Capsules d'histoire - Vie religieuse
La cloche envolée
Ce texte est extrait de l’article « Guillaume Cheval (1829-1880) un personnage influent à Saint-Hilaire », du regretté Pierre St-Germain paru dans le Cahier d’histoire no 118.
NDLR : Guillaume Cheval (1829-1880) était maître-cordonnier à Saint-Denis-sur Richelieu, puis commerçant à Saint-Hilaire. Il fut commissaire d’école puis président de la commission scolaire. Il s’associa au projet d’aqueduc de Saint-Hilaire. Homme d’action influent, juge de paix, maire, député de Rouville à la Chambre des Communes, il fut aussi marguillier à Saint-Hilaire 1.
De 1871 à 1875, Guillaume Cheval est au cœur de controverses dans la paroisse. En tant que marguillier, il a des différends importants avec le curé. M gr Larocque, qui habite à cette époque au presbytère de Belœil, tranche en faveur du curé. À chaque fois, l’évêque tente de régler le conflit par lettre, ce qui jette plutôt de l’huile sur le feu. Un jour, Guillaume Cheval prend la parole sur le perron de l’église et somme l’évêque d’écouter les deux parties. Plusieurs citoyens l’appuient. Le conflit entre les paroissiens et le clergé atteindra son apogée avec l’affaire de la cloche.
Pendant que le clocher de l’église subit des réparations majeures, la cloche est déposée au sol. Les marguilliers constatent qu’elle est fêlée. Six d’entre eux votent pour l’achat d’une nouvelle cloche et six autres pour conserver l’ancienne. Le curé tranche en faveur de ces derniers. Sans consultation, Guillaume Cheval commande aux États-Unis une nouvelle cloche 2.

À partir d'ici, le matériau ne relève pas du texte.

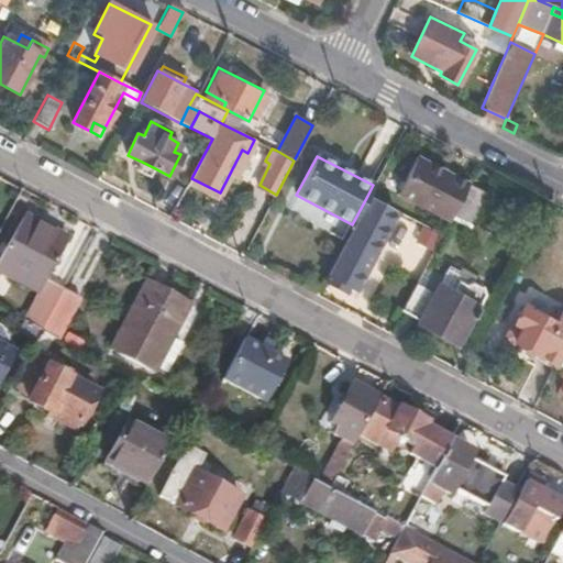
[(452,214),(470,183),(418,156),(398,195),(449,221),(452,214)]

Dans la nuit du 18 octobre 1874, la vieille cloche disparaît mystérieusement. L’évêque, voyant l’autorité ecclésiastique menacée, ordonne qu’on ramène la vieille cloche. Si dans les dix jours, elle n’est pas revenue à sa place, il frappera d’excommunication tous les paroissiens de Saint-Hilaire. C’était là une mesure d’une grande sévérité puisque toute la vie sociale était étroitement liée à la pratique religieuse.
Le dimanche suivant, l’ultimatum tire à sa fin, M gr Larocque envoie son vicaire Decelles lire le décret d’excommunication. Alors que ce dernier s’apprête à le lire, un paroissien monte les marches de la chaire pour chuchoter à son oreille. Le vicaire s’abstient alors de lire le mandat et sort à l’extérieur suivi des paroissiens. Tous aperçoivent sur le quai une caisse de bois déposée par le vapeur Chambly avec la mention « marchandise très précieuse », c’était la vieille cloche. Le lendemain, 200 signataires, dont Guillaume Cheval et le maire Moïse Bessette, déposent une supplique où ils reconnaissent leurs torts. Cet épisode aura servi à calmer les esprits.

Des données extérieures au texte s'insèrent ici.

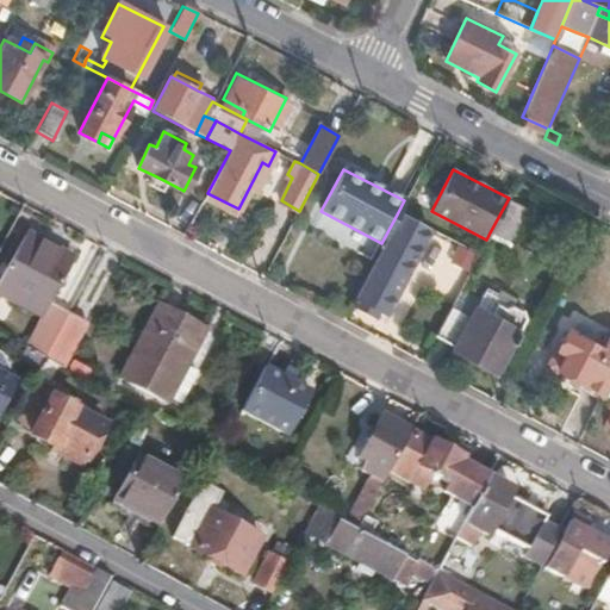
[(161,190),(166,181),(154,175),(150,185),(161,190)]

Même si on remonte la vieille cloche dans le clocher et qu’on laisse la neuve sur le perron pendant quatorze mois, plus tard on installera la nouvelle cloche et la vieille sera vendue à la première église de Sainte-Madeleine.
La capsule a paru dans L’Oeil régional, 24 avril 2024, p. 23.
1. Cloutier, Roger. « Cheval, Guillaume (1829-1880) », Dictionnaire historique concernant Belœil, McMasterville, Mont-Saint-Hilaire, Otterburn Park, Saint-Jean-Baptiste et Saint-Mathieu-de-Belœil, consulté le 14 avril 2024.
2. NDLR : elle arrive sur le quai de la gare (date non mentionnée). Armand Cardinal, Les fondateurs de Saint-Hilaire, Saint-Jean-sur-Richelieu, Éditions Mille Roches, 1983, p. 134.